- Exercise requirements -
Repeat the part of the records that opens with the line containing "left wrist: (455, 680, -31)" and closes with the line containing "left shoulder: (849, 360, -15)", including both of those lines. Leave the pictures out of your answer.

(Body or hand keypoint data)
########################################

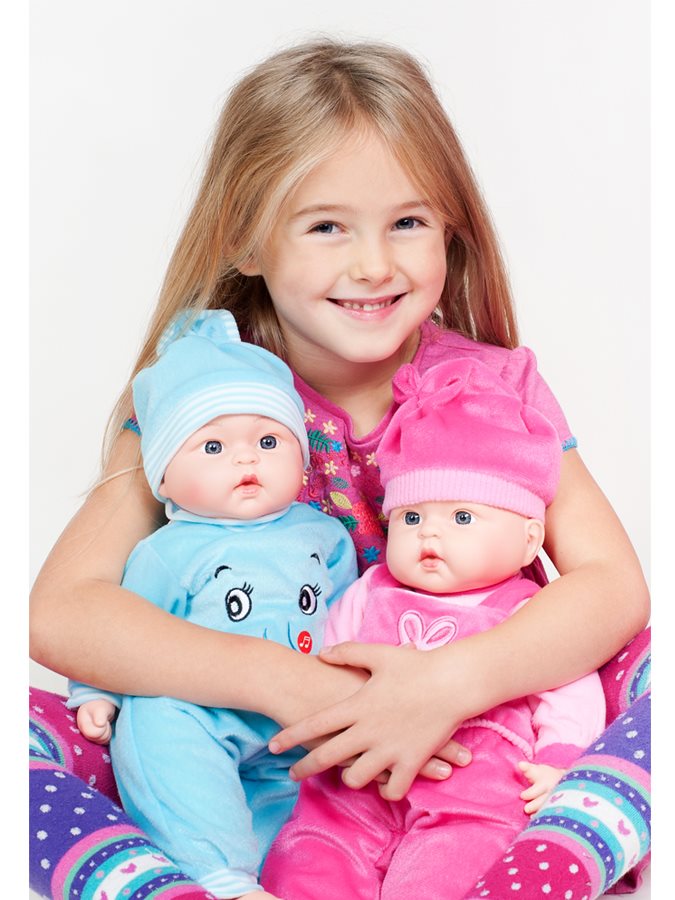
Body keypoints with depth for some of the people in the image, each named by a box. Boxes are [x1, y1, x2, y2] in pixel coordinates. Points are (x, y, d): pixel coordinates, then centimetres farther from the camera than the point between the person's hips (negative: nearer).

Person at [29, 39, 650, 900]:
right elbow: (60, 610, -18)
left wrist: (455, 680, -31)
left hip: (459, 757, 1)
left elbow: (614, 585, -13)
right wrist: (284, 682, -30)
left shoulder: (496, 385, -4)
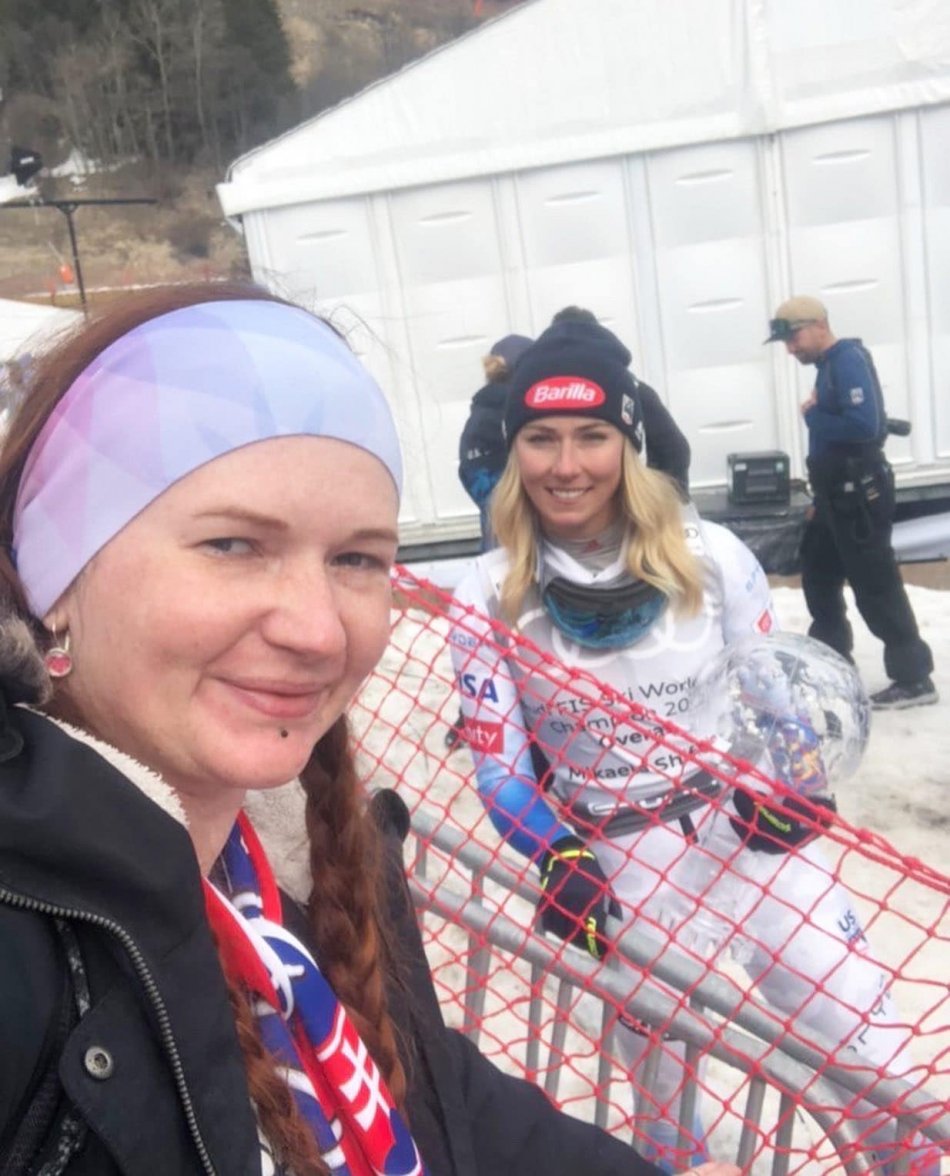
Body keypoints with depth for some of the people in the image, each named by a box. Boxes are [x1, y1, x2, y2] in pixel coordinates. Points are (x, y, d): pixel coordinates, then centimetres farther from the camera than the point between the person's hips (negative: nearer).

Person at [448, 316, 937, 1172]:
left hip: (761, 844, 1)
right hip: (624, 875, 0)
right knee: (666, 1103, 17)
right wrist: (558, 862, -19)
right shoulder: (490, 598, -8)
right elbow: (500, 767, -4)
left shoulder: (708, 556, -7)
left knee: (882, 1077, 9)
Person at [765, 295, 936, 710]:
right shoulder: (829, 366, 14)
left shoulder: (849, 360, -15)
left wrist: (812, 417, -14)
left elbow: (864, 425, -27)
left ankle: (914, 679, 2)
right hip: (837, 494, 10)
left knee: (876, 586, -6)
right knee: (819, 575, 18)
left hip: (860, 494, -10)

########################################

- Output below -
left wrist: (455, 680, -31)
left hip: (459, 757, 1)
left elbow: (614, 585, -13)
right wrist: (284, 682, -30)
left shoulder: (496, 385, -4)
Body keypoints with depth for some of the people in the image, each named by a box. Boxes are [x1, y1, x2, y2] in pixel coordinates. Points are (x, y, d): pixel coordinates, then centimetres farther from the camera than the point between the person's hips (negative: nearer).

Person at [448, 316, 937, 1172]:
left hip: (761, 844, 1)
right hip: (624, 875, 0)
right knee: (666, 1103, 17)
right wrist: (558, 862, -19)
right shoulder: (490, 598, -8)
right elbow: (500, 767, -4)
left shoulder: (708, 556, -7)
left knee: (882, 1077, 9)
Person at [765, 295, 936, 710]:
right shoulder: (829, 366, 14)
left shoulder: (849, 360, -15)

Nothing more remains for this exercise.